**Task requirements**
Every line of the data that includes "shoulder" should be copied out.

**Data to process**
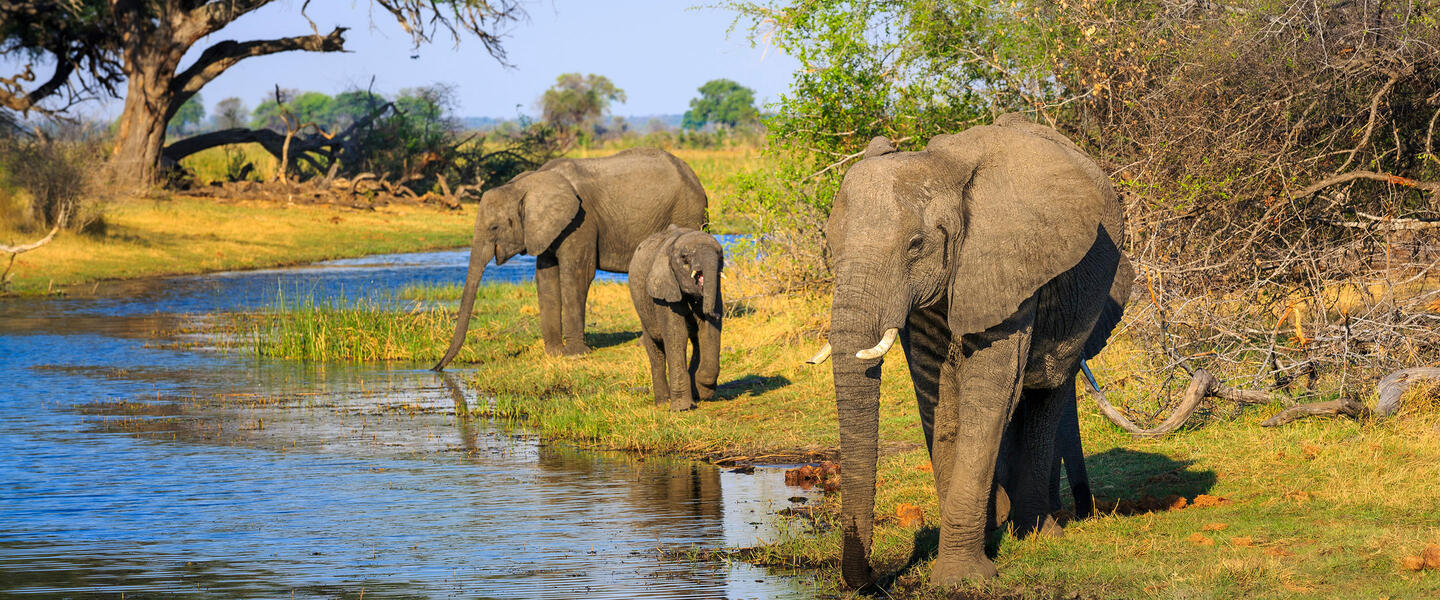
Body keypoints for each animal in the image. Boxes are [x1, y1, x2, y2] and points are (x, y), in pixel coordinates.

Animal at [434, 148, 711, 368]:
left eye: (494, 228)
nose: (436, 368)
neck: (525, 184)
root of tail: (694, 176)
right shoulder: (546, 229)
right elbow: (546, 278)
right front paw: (555, 354)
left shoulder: (581, 221)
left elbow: (576, 275)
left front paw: (577, 354)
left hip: (687, 212)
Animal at [627, 224, 725, 411]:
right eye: (684, 257)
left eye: (721, 255)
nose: (715, 314)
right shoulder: (664, 290)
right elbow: (676, 335)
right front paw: (682, 408)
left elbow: (709, 331)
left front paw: (703, 391)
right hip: (643, 311)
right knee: (656, 350)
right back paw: (663, 402)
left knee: (697, 341)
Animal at [817, 115, 1128, 584]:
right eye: (831, 247)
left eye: (915, 245)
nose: (870, 580)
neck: (943, 169)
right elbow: (940, 397)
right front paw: (978, 546)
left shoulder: (1009, 259)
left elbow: (989, 390)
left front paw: (960, 578)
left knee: (1045, 395)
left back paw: (1038, 532)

**Exercise result**
right shoulder: (546, 229)
left shoulder: (581, 221)
right shoulder: (664, 290)
left shoulder: (1009, 259)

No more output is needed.